“Hundred farmers around Merlapadavu Church in Neermaraga have been growing vegetables for the Mangalore market. They grow tomatoes, different kinds of green vegetables, cucumber with thorns on its skin, ridge gourd, snake gourd, and bottle gourd. They are a part of an organic farming project run by Canara Organisation for Development Programmes (CODP) and get trained on vermicompost and biopesticides,” said Jeevan, project co-ordinator, CODP. Of them, 20 to 30 were growing completely organic vegetables, 20 use organic and chemicals, the rest use chemicals, he said.

Henry Saldanha said there was a high demand for lady’s finger and yard beans during rainy season (which coincided with several festivals).

Francis Rebello, who planned to sow white lady’s finger in a few days in Neermarga, said while it was sold for Rs. 40 a kg now, it would sell at Rs. 150 to Rs. 200 in September and October, especially on Ashtami. However, he said the trader got a larger margin of the profit than the farmer.

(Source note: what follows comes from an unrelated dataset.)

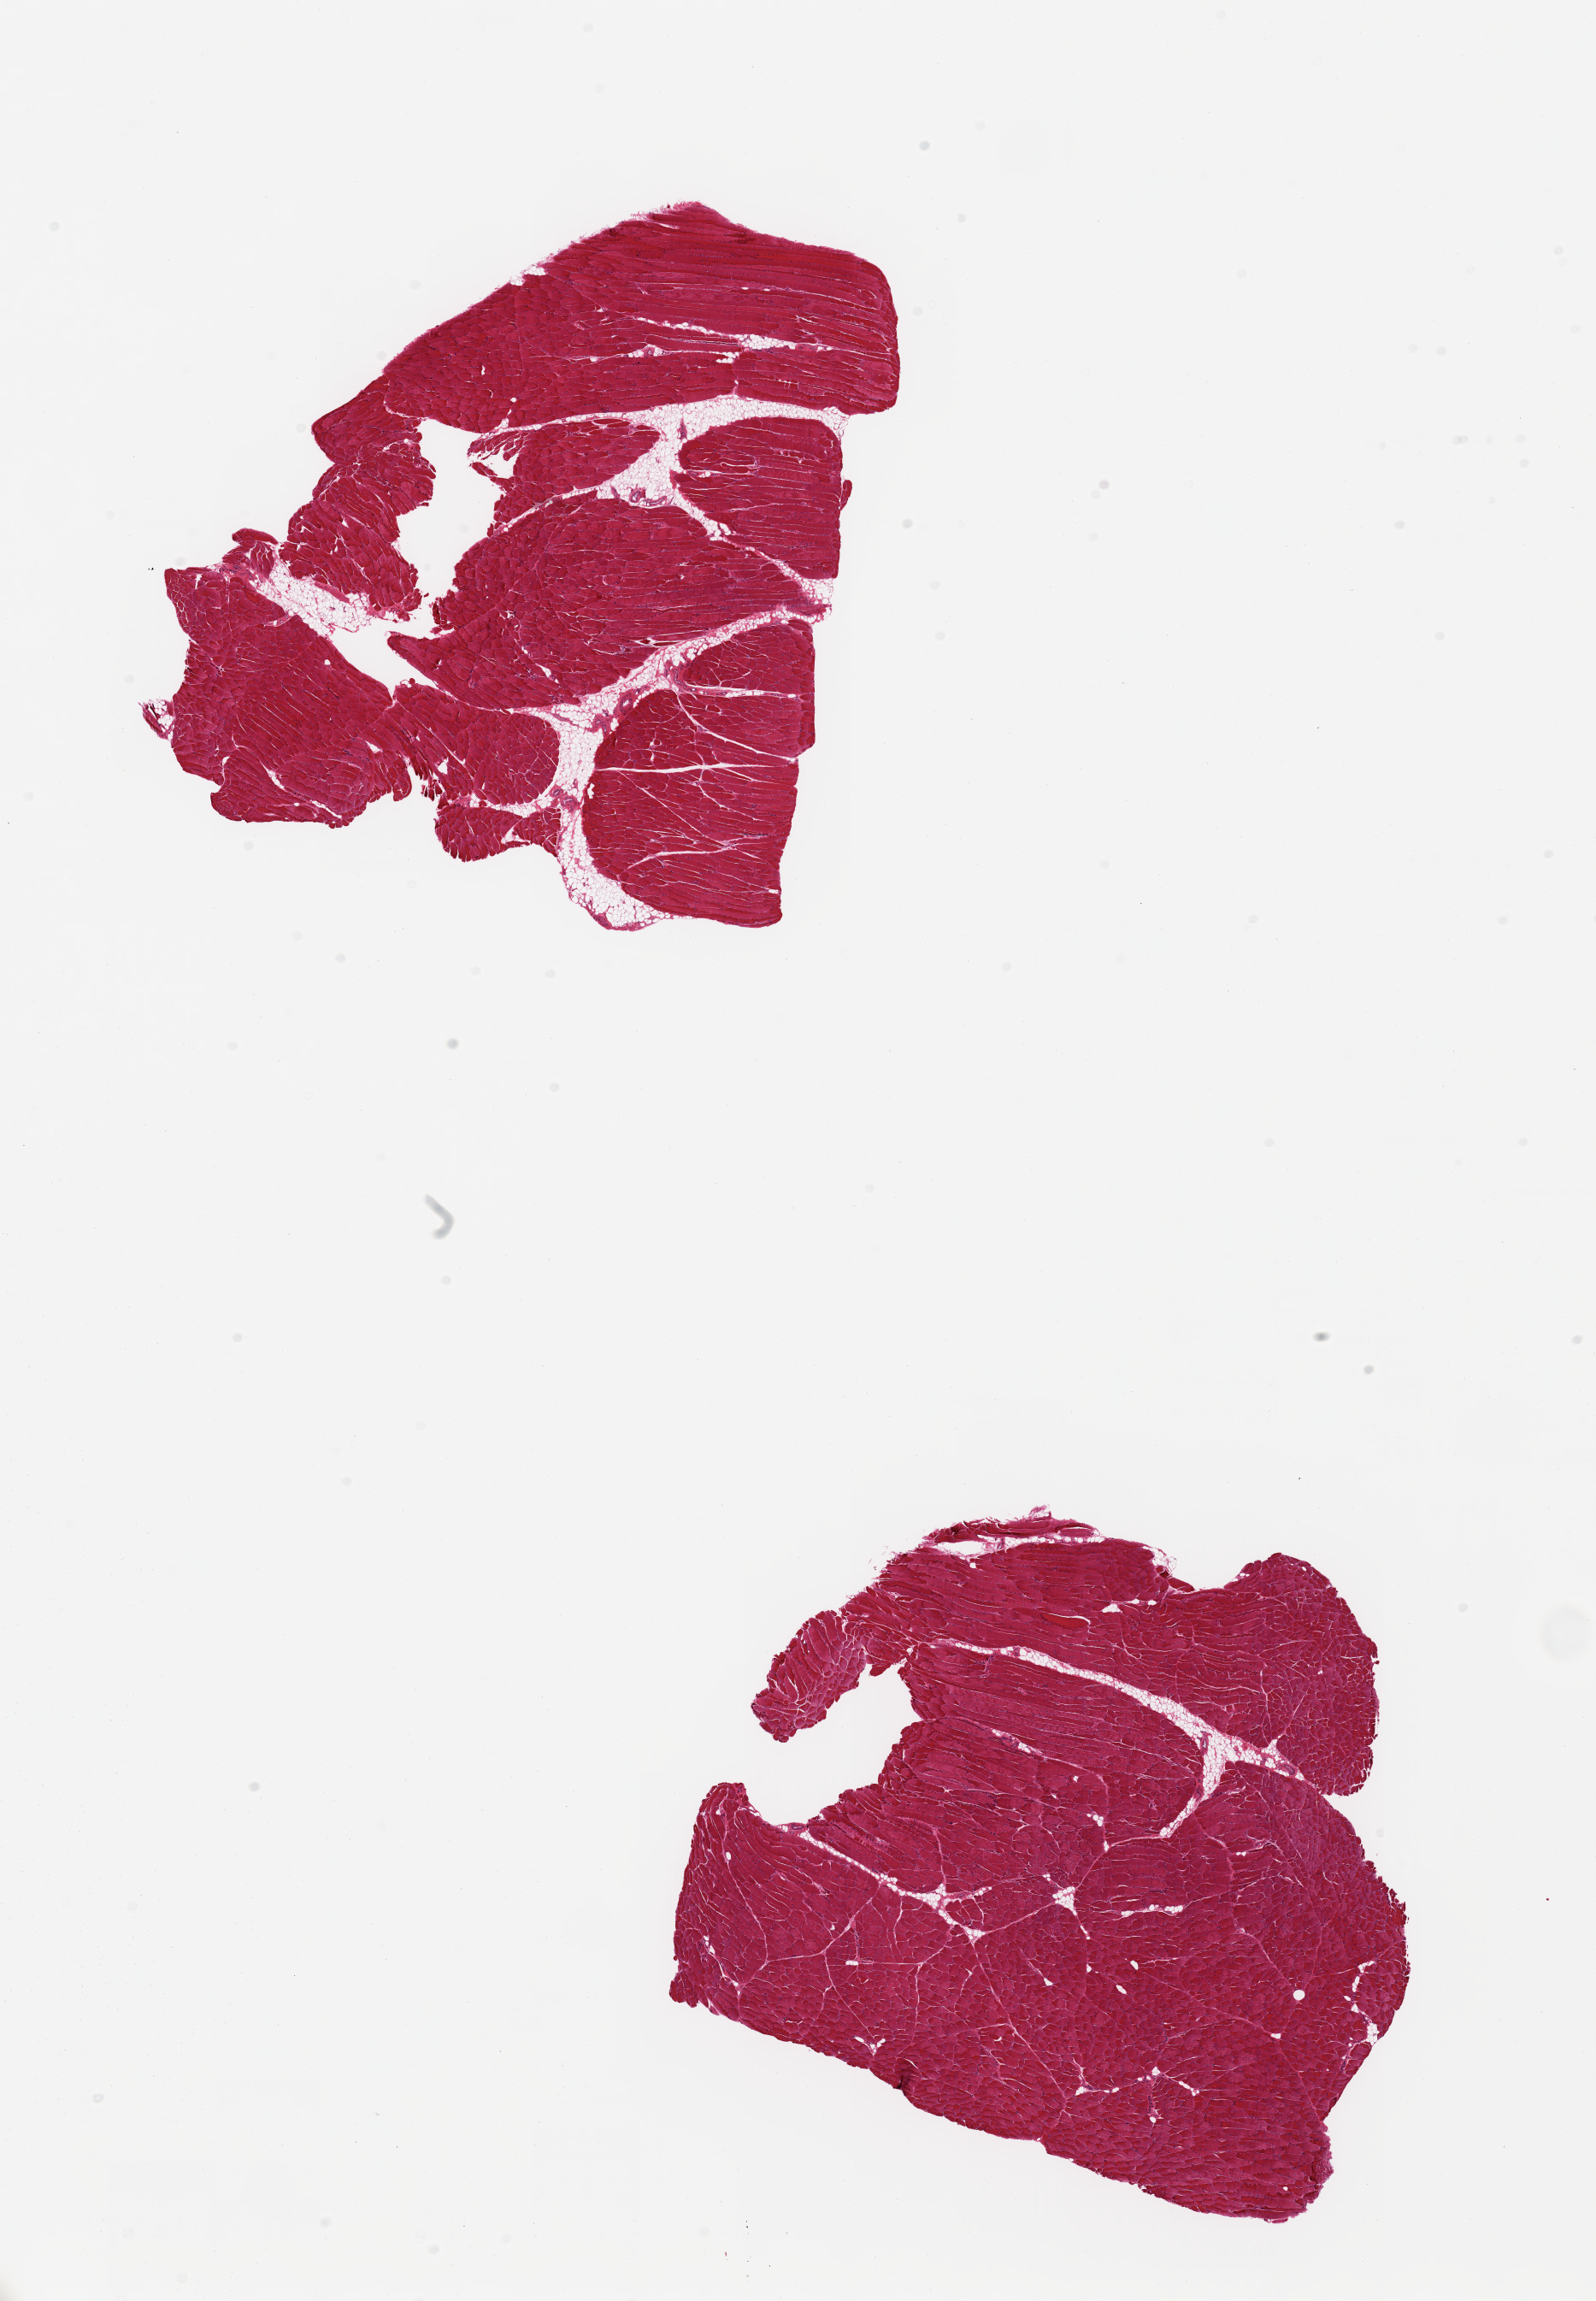
Digitized H&E-stained section — shown as a low-resolution overview of the whole scanned area (about 14.8 x 21.3 mm), PAXgene-fixed paraffin-embedded (PFPE) section, sampled site (target tissue): skeletal muscle, donor tissue sample. Donor: female.
* review note (as recorded): 2 pieces; 5% fat content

Mr. Bhat said at least 750 farmers in Dakshina Kannada grew organic vegetables. H.R. Yogesh, Deputy Director of Horticulture (D.D.H.), the Department of Horticulture, said: “It is not a big number, could be (possible). But they must be certified. Are they registered?” Mr. Bhat said they had not claimed that they were certified. However, they do not use chemicals, he said.